So why do we keep feeding and encouraging unhealthy snacks for ourselves and our children?
Why in 2016 did my daughter receive Gatorade, Cheeze-its and Oreos as a snack after a softball game? It’s not the fault of the family that brought it… it’s the fault of our society.
Maybe it’s easier to buy and give packaged treats? Maybe it seems like it is more fun? Maybe it’s because that’s what families before this one had done? Maybe it is because this family had extras in their house or saw a good deal at the store?
Regardless, kids want to eat the treats. Unhealthy or healthy treats. Kids will likely eat the snack or reward they are presented with unless they have an allergy or simply told no.
Change takes you. And conversations around this.
Are you ready to help make the change?
The story at the start of this blog hits close to home…because not only is it true, it is my grandmother. She was such an inspiring person with a big heart. And yet, she passed away at a young age due to heart failure specifically from being obese.
Yesterday I made a post on the Kirsten Klug Facebook page about our process of giving snacks out after athletic games. Go read it and see what so many people shared on there.

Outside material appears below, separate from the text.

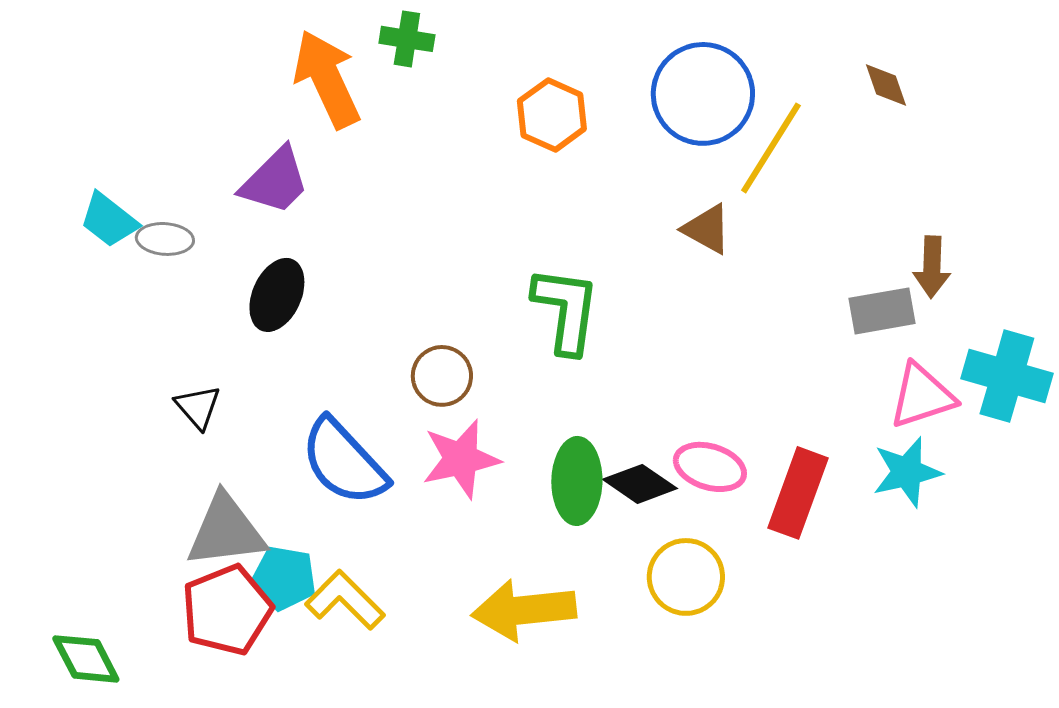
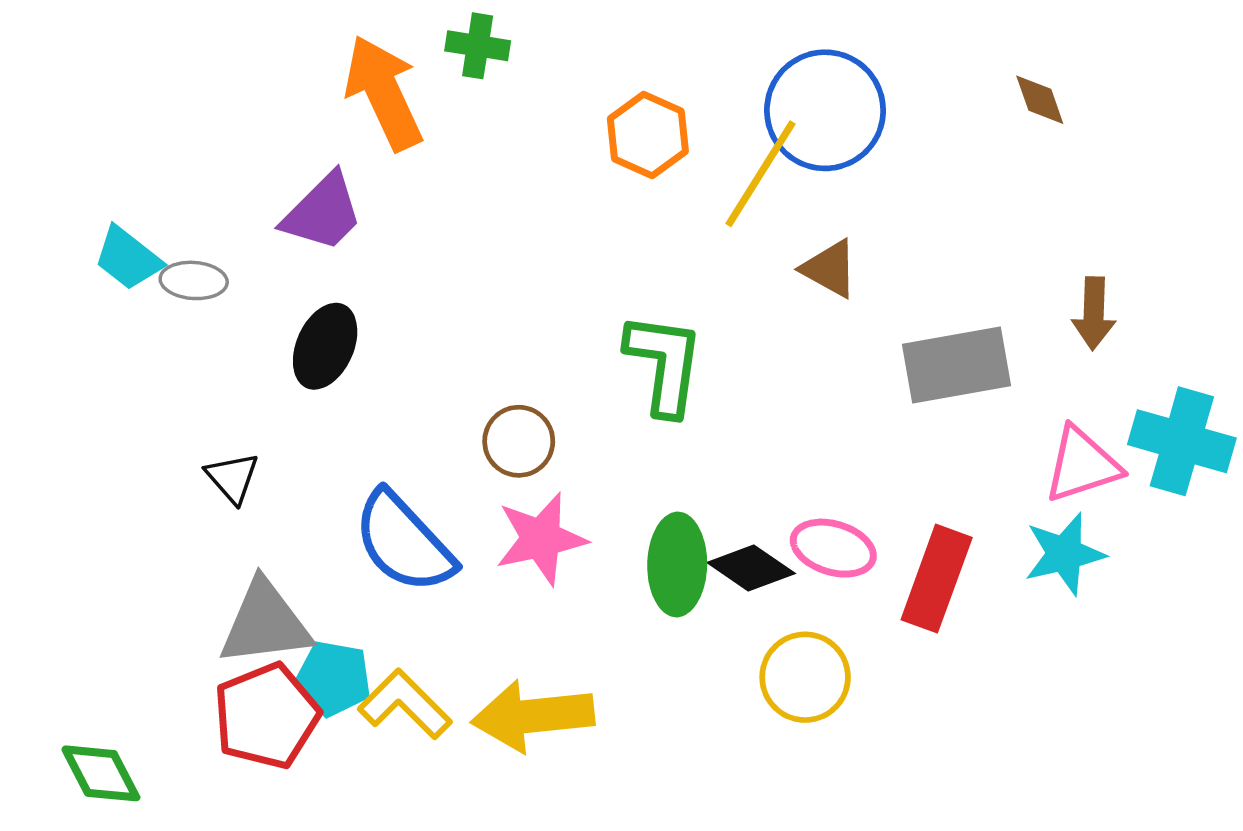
yellow line: (771, 148) -> (760, 174), moved
gray rectangle: (882, 311) -> (956, 365), moved, size x1.4
yellow arrow: (524, 610) -> (533, 716), moved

This is an epidemic and change can only happen by you doing it.
Parents can never be too early to begin thinking about the health of themselves, their family and their children. The health of an individual allows or burdens growth and learning. When we are the healthiest, our brain and body is open to all that surrounds us. We are able to love, listen, receive and participate.
As a parent you get to have an amazing experience raising your child. Imagine everything that you will learn, discover and see from a different angle. It is an exciting time of your life! Here are a few topics up for discussion:
Your brain’s most remarkable feature enables you to think about how you feel. No other animal in the world has this ability. That’s also why your thought processes, attitude choices and communications can be so challenging.
In order to enjoy parenting to the fullest, to experience everything, a positive attitude is necessary. It allows you to lead with confidence and conscious choice. By demonstrating a positive attitude to your child(ren) you are being an important role model in their life.
Your attitude is seen the moment you get up. It’s seen when you react to something that happened whether it was an accident or not. Your attitude is what is shown as you walk, run or skip through the day. Your child(ren) pick up on your attitude, so if their attitude is frustrating you, look at yours first and make the adjustments to yourself.
How do you handle spilled milk all over the kitchen? Can you look at it as a new way to clean the kitchen! And a simple lesson about accidents…that they just happen. When an accident like spilled milk or a fall on the rocks happens, I do not believe it is the time for punishing, getting upset, or introducing a consequence. Your child will naturally feel bad about the situation. Your reaction will help them learn and give them ideas on how to creatively solve problems. You could simply ask them to help clean up the mess or play a game to see who can clean up the spilled milk in their area the fastest!
My daughter learned how to count to 20 by the time she was 2 because I was doing what I thought I was supposed to do as a parent. However, time outs for my daughter typically made her more anxious and frustrated. So I decided to turn it into a learning experience and have her count while she was taking a break.
I remember we had some friends at that time put their kids in time outs all the time. In fact, they had a time out chair and sometimes I believe their girls would do unkind behavior just to get the attention of the chair.
My son is always on the go, so a time out was just not possible for him. It took him longer to learn how to count, but I have realized that the time out consequence could be more harmful for his imaginary mind. When he does something that is unkind or harmful, we talk about it and use acting or play to show how it could be handled differently.
I’ve realized each child and each experience is different. The only right way is through love and conversation.
Chores or Cleaning House
Clean up is necessary on a daily basis. Having our children help us gives them responsibility and appreciation of the environment in which they live. Encourage friends after play dates to help clean up the play room as well. Play some music to keep it fun, introduce a contest or have children pick colors or choose specific items they pick up only.
By simply changing the word from “chores” to “activities” we can get more enthusiastic about the experience. My favorite is turning the dishwasher loading into a puzzle. How many items can I fit in at one time?